> [WRITTEN EXERCISE]:
Each line of the material must be repeated precisely, with the pictures left out.

──────── MATERIALS PROVIDED

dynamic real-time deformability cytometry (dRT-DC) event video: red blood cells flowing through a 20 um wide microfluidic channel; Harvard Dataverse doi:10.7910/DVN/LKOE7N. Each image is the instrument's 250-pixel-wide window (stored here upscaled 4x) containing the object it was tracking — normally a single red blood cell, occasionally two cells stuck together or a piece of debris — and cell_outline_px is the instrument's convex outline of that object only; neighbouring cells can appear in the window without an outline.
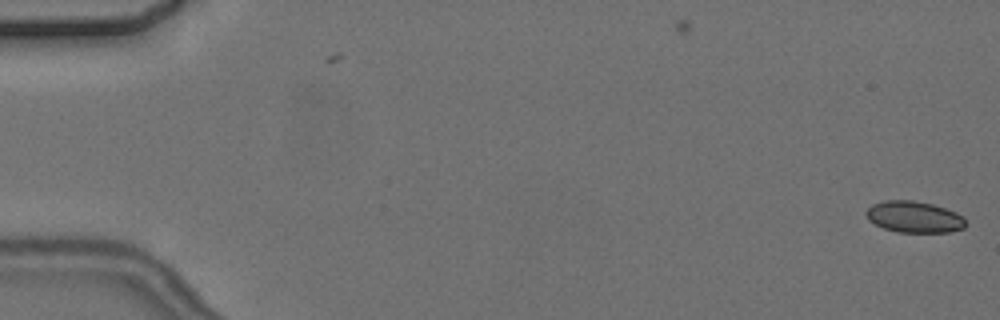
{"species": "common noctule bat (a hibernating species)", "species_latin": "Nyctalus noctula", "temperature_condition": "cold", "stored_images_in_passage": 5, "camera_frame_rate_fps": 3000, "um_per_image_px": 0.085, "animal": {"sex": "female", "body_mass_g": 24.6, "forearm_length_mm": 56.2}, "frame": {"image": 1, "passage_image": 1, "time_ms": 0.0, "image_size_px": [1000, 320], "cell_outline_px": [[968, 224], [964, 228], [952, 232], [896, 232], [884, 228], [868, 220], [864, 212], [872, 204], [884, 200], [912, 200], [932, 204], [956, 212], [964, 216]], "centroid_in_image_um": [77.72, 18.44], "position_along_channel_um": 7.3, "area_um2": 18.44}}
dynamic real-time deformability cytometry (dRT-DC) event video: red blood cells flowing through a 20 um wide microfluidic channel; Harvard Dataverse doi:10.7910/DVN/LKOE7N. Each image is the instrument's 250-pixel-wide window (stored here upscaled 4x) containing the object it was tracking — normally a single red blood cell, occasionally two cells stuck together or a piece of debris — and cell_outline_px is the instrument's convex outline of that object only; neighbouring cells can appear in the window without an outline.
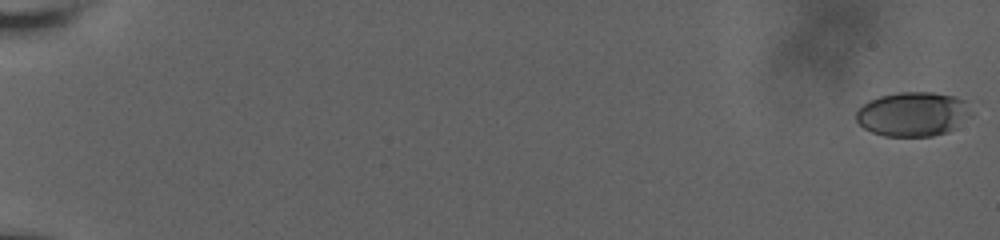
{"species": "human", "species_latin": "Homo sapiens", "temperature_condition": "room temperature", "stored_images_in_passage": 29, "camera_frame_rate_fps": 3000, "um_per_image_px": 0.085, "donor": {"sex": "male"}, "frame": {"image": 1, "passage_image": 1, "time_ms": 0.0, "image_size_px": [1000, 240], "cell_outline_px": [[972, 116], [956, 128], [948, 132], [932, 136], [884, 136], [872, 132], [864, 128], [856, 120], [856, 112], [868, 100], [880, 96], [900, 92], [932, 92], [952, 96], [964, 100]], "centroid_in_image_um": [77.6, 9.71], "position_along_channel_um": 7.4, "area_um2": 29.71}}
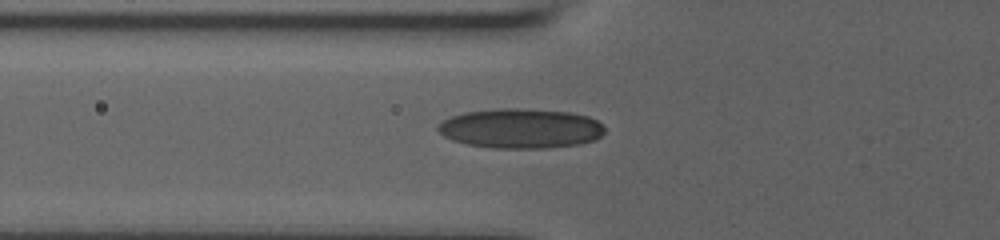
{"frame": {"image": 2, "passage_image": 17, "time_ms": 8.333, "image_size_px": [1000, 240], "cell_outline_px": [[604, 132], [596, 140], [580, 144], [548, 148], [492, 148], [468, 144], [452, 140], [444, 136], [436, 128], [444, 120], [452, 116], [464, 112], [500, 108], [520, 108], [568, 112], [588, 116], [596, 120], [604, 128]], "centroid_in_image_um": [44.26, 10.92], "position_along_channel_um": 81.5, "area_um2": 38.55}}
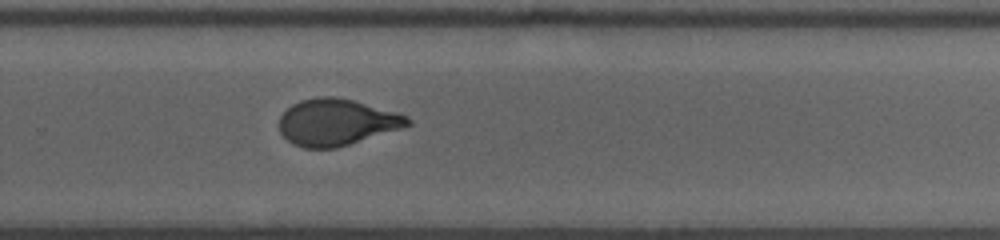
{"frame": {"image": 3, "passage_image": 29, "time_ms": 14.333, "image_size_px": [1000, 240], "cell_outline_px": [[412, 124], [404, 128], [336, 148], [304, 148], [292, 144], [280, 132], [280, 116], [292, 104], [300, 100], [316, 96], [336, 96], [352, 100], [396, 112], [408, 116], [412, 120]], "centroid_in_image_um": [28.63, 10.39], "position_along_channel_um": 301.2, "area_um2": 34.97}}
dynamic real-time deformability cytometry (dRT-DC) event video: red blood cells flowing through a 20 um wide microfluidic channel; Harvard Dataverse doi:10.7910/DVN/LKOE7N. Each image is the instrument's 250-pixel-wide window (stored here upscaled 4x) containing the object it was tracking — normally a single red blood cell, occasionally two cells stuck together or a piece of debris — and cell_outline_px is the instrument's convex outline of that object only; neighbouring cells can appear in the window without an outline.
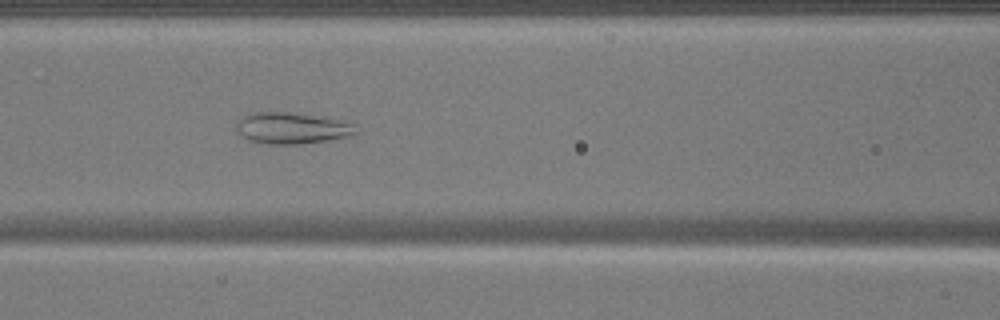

────────────────

> [SOLUTION TO THE EXERCISE]:
dynamic real-time deformability cytometry (dRT-DC) event video: red blood cells flowing through a 20 um wide microfluidic channel; Harvard Dataverse doi:10.7910/DVN/LKOE7N. Each image is the instrument's 250-pixel-wide window (stored here upscaled 4x) containing the object it was tracking — normally a single red blood cell, occasionally two cells stuck together or a piece of debris — and cell_outline_px is the instrument's convex outline of that object only; neighbouring cells can appear in the window without an outline.
{"species": "common noctule bat (a hibernating species)", "species_latin": "Nyctalus noctula", "temperature_condition": "cold", "stored_images_in_passage": 5, "camera_frame_rate_fps": 3000, "um_per_image_px": 0.085, "animal": {"sex": "female", "body_mass_g": 24.6, "forearm_length_mm": 56.2}, "frame": {"image": 1, "passage_image": 1, "time_ms": 0.0, "image_size_px": [1000, 320], "cell_outline_px": [[968, 224], [964, 228], [952, 232], [896, 232], [884, 228], [868, 220], [864, 212], [872, 204], [884, 200], [912, 200], [932, 204], [956, 212], [964, 216]], "centroid_in_image_um": [77.72, 18.44], "position_along_channel_um": 7.3, "area_um2": 18.44}}
dynamic real-time deformability cytometry (dRT-DC) event video: red blood cells flowing through a 20 um wide microfluidic channel; Harvard Dataverse doi:10.7910/DVN/LKOE7N. Each image is the instrument's 250-pixel-wide window (stored here upscaled 4x) containing the object it was tracking — normally a single red blood cell, occasionally two cells stuck together or a piece of debris — and cell_outline_px is the instrument's convex outline of that object only; neighbouring cells can appear in the window without an outline.
{"species": "human", "species_latin": "Homo sapiens", "temperature_condition": "room temperature", "stored_images_in_passage": 29, "camera_frame_rate_fps": 3000, "um_per_image_px": 0.085, "donor": {"sex": "male"}, "frame": {"image": 1, "passage_image": 1, "time_ms": 0.0, "image_size_px": [1000, 240], "cell_outline_px": [[972, 116], [956, 128], [948, 132], [932, 136], [884, 136], [872, 132], [864, 128], [856, 120], [856, 112], [868, 100], [880, 96], [900, 92], [932, 92], [952, 96], [964, 100]], "centroid_in_image_um": [77.6, 9.71], "position_along_channel_um": 7.4, "area_um2": 29.71}}
{"frame": {"image": 2, "passage_image": 17, "time_ms": 8.333, "image_size_px": [1000, 240], "cell_outline_px": [[604, 132], [596, 140], [580, 144], [548, 148], [492, 148], [468, 144], [452, 140], [444, 136], [436, 128], [444, 120], [452, 116], [464, 112], [500, 108], [520, 108], [568, 112], [588, 116], [596, 120], [604, 128]], "centroid_in_image_um": [44.26, 10.92], "position_along_channel_um": 81.5, "area_um2": 38.55}}
{"frame": {"image": 3, "passage_image": 29, "time_ms": 14.333, "image_size_px": [1000, 240], "cell_outline_px": [[412, 124], [404, 128], [336, 148], [304, 148], [292, 144], [280, 132], [280, 116], [292, 104], [300, 100], [316, 96], [336, 96], [352, 100], [396, 112], [408, 116], [412, 120]], "centroid_in_image_um": [28.63, 10.39], "position_along_channel_um": 301.2, "area_um2": 34.97}}
dynamic real-time deformability cytometry (dRT-DC) event video: red blood cells flowing through a 20 um wide microfluidic channel; Harvard Dataverse doi:10.7910/DVN/LKOE7N. Each image is the instrument's 250-pixel-wide window (stored here upscaled 4x) containing the object it was tracking — normally a single red blood cell, occasionally two cells stuck together or a piece of debris — and cell_outline_px is the instrument's convex outline of that object only; neighbouring cells can appear in the window without an outline.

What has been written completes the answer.